Sunday, July 24, 2011

Commitment


My dear friend Nadya at her dacha near the Volga, picking flowers.

***
THIS SACRED WAY 1. September 21,2008
 

Walden, Henry David Thoreau, p. 25-26

The equinox air cools the fruit,
slows both ripening and decay.
Summer breathes out her relief,
hitches her skirt above the knee-high
grasses and retreats to a forest glade
to doze. She’ll rouse later, when the
leaves shimmer gold and red, to warm
the late figs and raspberries. I let her go
and welcome chilly mornings, early dark.
The turning earth, revolving sun are
friends to my old age. Not everyone
who adds years adds wisdom, but the
earth does if we know how to read her.
What does it mean to align oneself with
the Universe’s rhythms, to serve God,
to know oneself, to love wisdom, to be
like water?
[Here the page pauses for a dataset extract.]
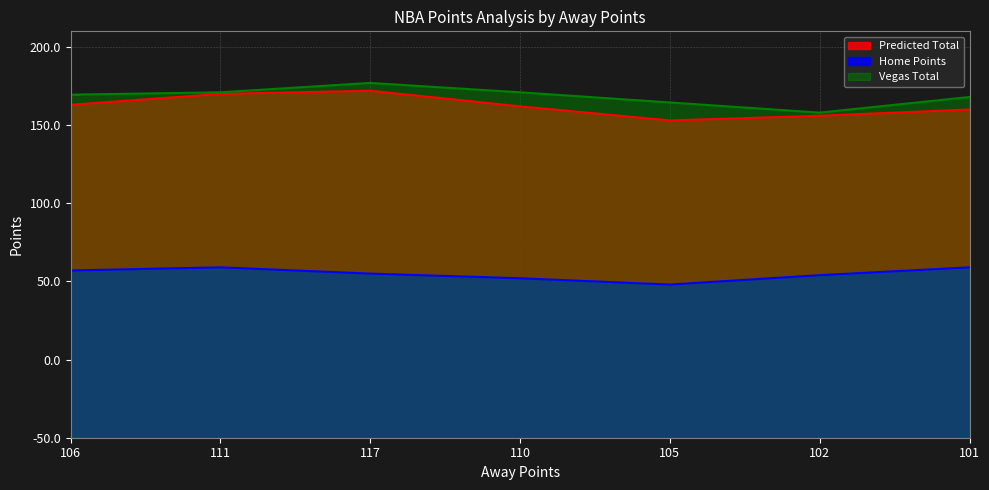

What is the difference between the highest and lowest values at 117?

122.0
The answer resides in the
daily rituals of listening, serving, giving,
adapting to change–some barely
perceptible, some sudden, catastrophic.
I feel my frailty more these years, but
my limbs are sound and whole. My work
in garden, orchard feeds all my hungers
and keeps me universe-aligned. This
yellow blaze of September suns along
the roadside companions my daily walk
to keep all my moving parts working
smoothly. They make any way sacred
with their artless beauty, their earth-rooted
light. Our future is unknowable because
we shape our fate. Even catastrophe can
be molded into a way of loving and learning.
May everyone and everything teach me.
Then my every thought and act will count
in the long history of the Universe. I’ll be
an indisputably important grain of sand.

Judy Hogan
The cost of a thing is how much life is exchanged for it.